Wednesday, March 16, 2011

Book Review: The Magician's Nephew by C.S. Lewis


Narnia. . .where the woods are thick and cool, where Talking Beasts are called to life. . .a new world where the adventure begins.
Digory and Polly meet and become friends one cold, wet summer in London. Their lives burst into adventure when Digory's Uncle Andrew, who thinks he is a magician, sends them hurtling to. . .somewhere else. They find their way to Narnia, newborn from the Lion's song, and encounter the evil sorceress Jadis, before they finally return home.
Digory and Polly discover a secret passage that links their houses and are tricked into vanishing out of this world and into the World of Charn, where they wake up the evil Queen Jadis. There, they witness the creation of the Land of Narnia as it is sung into being by the Great Lion, Aslan. (Image and synopsis from

My Review:

I don't often read children's books (in fact, I probably haven't read one since my own elementary school days) but since I greatly admire and love J.R.R. Tolkien's work, and Tolkien was a friend and colleague of C.S. Lewis, and I already had this series on my bookshelf... I decided to finally read the Narnia series! I read The Lion, the Witch, and the Wardrobe in elementary school but I never read the rest of the series.

The Magician's Nephew is the first of the series, even though it was written after most of the others. It tells the story of the creation of Narnia, a magical land. In fact, The Magician's Nephew is very similar to the Genesis in the Bible. At least the last half is similar to Genesis. I suppose both Lewis and Tolkien wanted to create their own Christian worlds, since Tolkien's The Silmarillion is also a form of Genesis, but for Tolkien's magical world.
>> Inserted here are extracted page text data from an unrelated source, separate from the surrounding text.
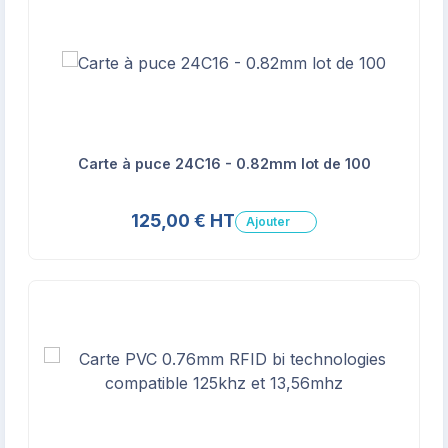
Carte à puce 24C16 - 0.82mm lot de 100
125,00 € HT
Ajouter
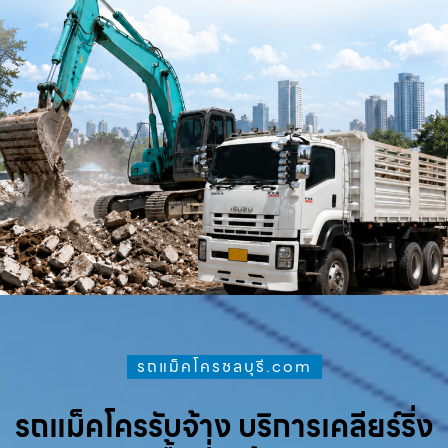
รถแม็คโครชลบุรี.com
รถแม็คโครรับจ้าง บริการเคลียร์ริ่ง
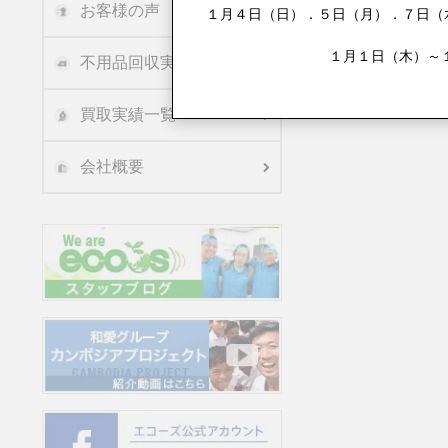
お客様の声
１月４日（日）．５日（月）．７日（水
１月１日（木）～
不用品回収実績
買取実績一覧
会社概要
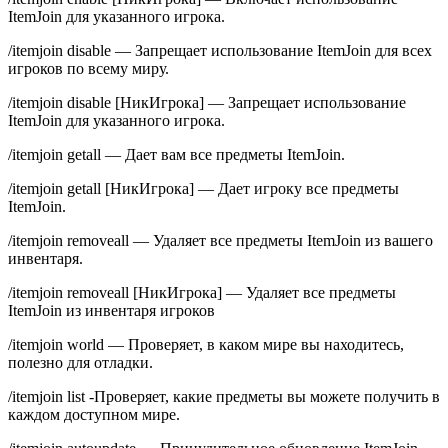
ItemJoin для указанного игрока.
/itemjoin disable — Запрещает использование ItemJoin для всех
игроков по всему миру.
/itemjoin disable [НикИгрока] — Запрещает использование
ItemJoin для указанного игрока.
/itemjoin getall — Дает вам все предметы ItemJoin.
/itemjoin getall [НикИгрока] — Дает игроку все предметы
ItemJoin.
/itemjoin removeall — Удаляет все предметы ItemJoin из вашего
инвентаря.
/itemjoin removeall [НикИгрока] — Удаляет все предметы
ItemJoin из инвентаря игроков
/itemjoin world — Проверяет, в каком мире вы находитесь,
полезно для отладки.
/itemjoin list -Проверяет, какие предметы вы можете получить в
каждом доступном мире.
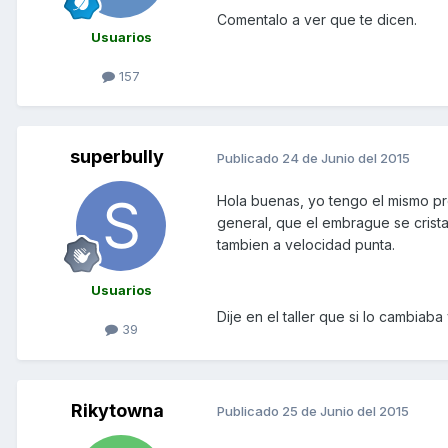
Comentalo a ver que te dicen.
Usuarios
157
superbully
Publicado
24 de Junio del 2015
Hola buenas, yo tengo el mismo pr
general, que el embrague se crist
tambien a velocidad punta.
Usuarios
Dije en el taller que si lo cambia
39
Rikytowna
Publicado
25 de Junio del 2015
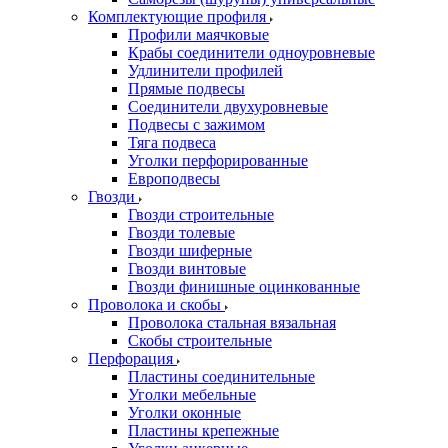
Комплектующие профиля
Профили маячковые
Крабы соединители одноуровневые
Удлинители профилей
Прямые подвесы
Соединители двухуровневые
Подвесы с зажимом
Тяга подвеса
Уголки перфорированные
Европодвесы
Гвозди
Гвозди строительные
Гвозди толевые
Гвозди шиферные
Гвозди винтовые
Гвозди финишные оцинкованные
Проволока и скобы
Проволока стальная вязальная
Скобы строительные
Перфорация
Пластины соединительные
Уголки мебельные
Уголки оконные
Пластины крепежные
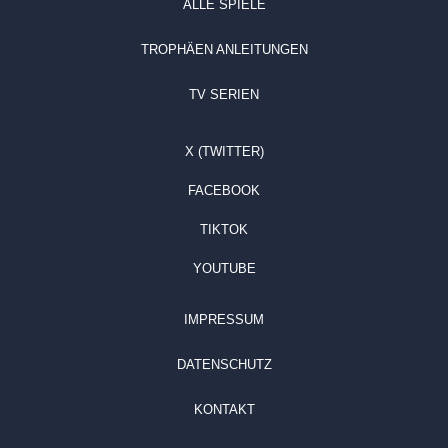
ALLE SPIELE
TROPHÄEN ANLEITUNGEN
TV SERIEN
X (TWITTER)
FACEBOOK
TIKTOK
YOUTUBE
IMPRESSUM
DATENSCHUTZ
KONTAKT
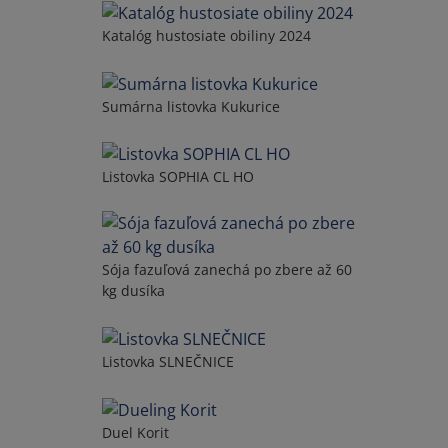
Katalóg hustosiate obiliny 2024
Sumárna listovka Kukurice
Listovka SOPHIA CL HO
Sója fazuľová zanechá po zbere až 60
kg dusíka
Listovka SLNEČNICE
Duel Korit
The birth of Narnia is witnessed by two children who stumble into the land through the ineptitude of the boy's Uncle, a self-proclaimed magician. The children, as well as a cab driver, his horse, the uncle, and a witch from another land observe Aslan, a lion and god-like figure for Narnia, breathe life into the world.
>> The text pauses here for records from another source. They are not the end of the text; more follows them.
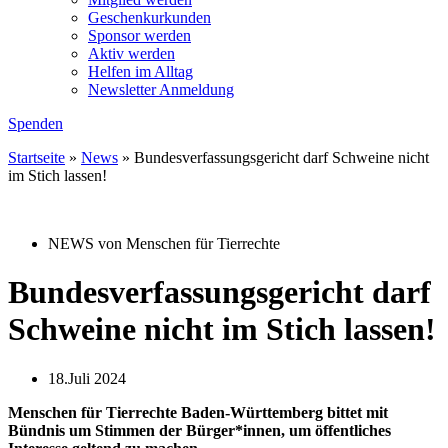
Geschenkurkunden
Sponsor werden
Aktiv werden
Helfen im Alltag
Newsletter Anmeldung
Spenden
Startseite
»
News
»
Bundesverfassungsgericht darf Schweine nicht
im Stich lassen!
NEWS von Menschen für Tierrechte
Bundesverfassungsgericht darf
Schweine nicht im Stich lassen!
18.Juli 2024
Menschen für Tierrechte Baden-Württemberg bittet mit
Bündnis um Stimmen der Bürger*innen, um öffentliches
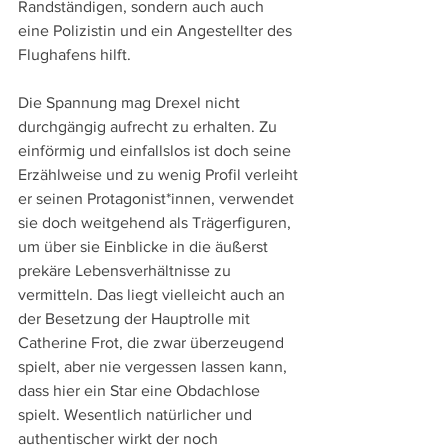
Randständigen, sondern auch auch 
eine Polizistin und ein Angestellter des 
Flughafens hilft.
Die Spannung mag Drexel nicht 
durchgängig aufrecht zu erhalten. Zu 
einförmig und einfallslos ist doch seine 
Erzählweise und zu wenig Profil verleiht 
er seinen Protagonist*innen, verwendet 
sie doch weitgehend als Trägerfiguren, 
um über sie Einblicke in die äußerst 
prekäre Lebensverhältnisse zu 
vermitteln. Das liegt vielleicht auch an 
der Besetzung der Hauptrolle mit 
Catherine Frot, die zwar überzeugend 
spielt, aber nie vergessen lassen kann, 
dass hier ein Star eine Obdachlose 
spielt. Wesentlich natürlicher und 
authentischer wirkt der noch 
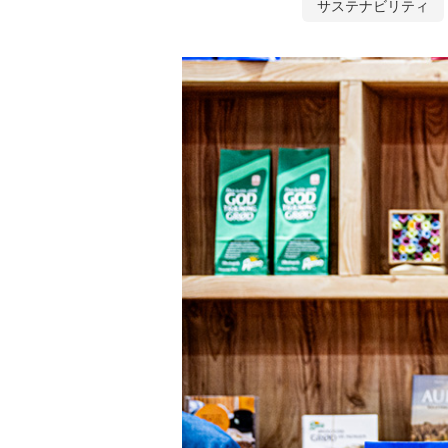
サステナビリティ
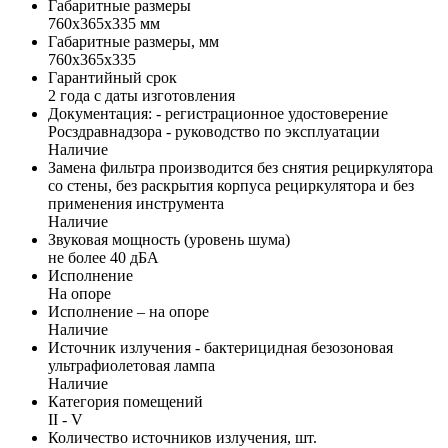
Габаритные размеры
760х365х335 мм
Габаритные размеры, мм
760х365х335
Гарантийный срок
2 года с даты изготовления
Документация: - регистрационное удостоверение
Росздравнадзора - руководство по эксплуатации
Наличие
Замена фильтра производится без снятия рециркулятора
со стены, без раскрытия корпуса рециркулятора и без
применения инструмента
Наличие
Звуковая мощность (уровень шума)
не более 40 дБА
Исполнение
На опоре
Исполнение – на опоре
Наличие
Источник излучения - бактерицидная безозоновая
ультрафиолетовая лампа
Наличие
Категория помещений
II - V
Количество источников излучения, шт.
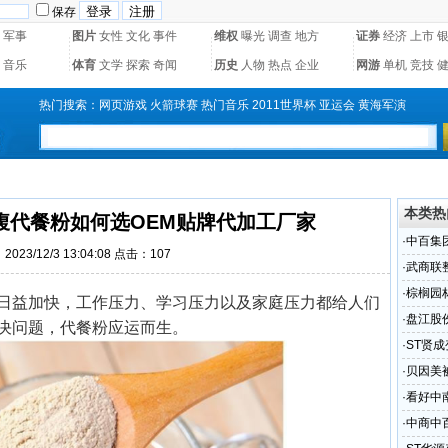
保存
军事
图片
女性
文化
事件
维权
曝光
调查
地方
证券
经济
上市
音乐
体育
文学
探索
奇闻
历史
人物
热点
企业
网游
单机
竞技
热门搜索：
网页游戏
火箭球赛
热门音乐
2011世界杯
亚运会
黄海军演
本类热
腹代餐粉如何选OEM贴牌代加工厂家
·
中百集
023/12/3 13:04:08 点击：
107
·
武商联
·
棕榈园
日益加快，工作压力、学习压力以及家庭压力都给人们
·
盘江股
决问题，代餐粉应运而生。
·
ST贤
·
贝因美
·
看好中
·
中商中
I enjoyed this book because it explains some of the Narnia that I remembered from The Lion, the Witch, and the Wardrobe, as well as because it was a cute story about the adventure of two children. It was a very quick read (less than 24 hours from start to finish) and even included illustrations! :-D It was hard for me to rate this book since I can't compare to other children's books that I've read, so I gave it a 4 out of 5 stars since I enjoyed the story even though the writing style and plot were simple.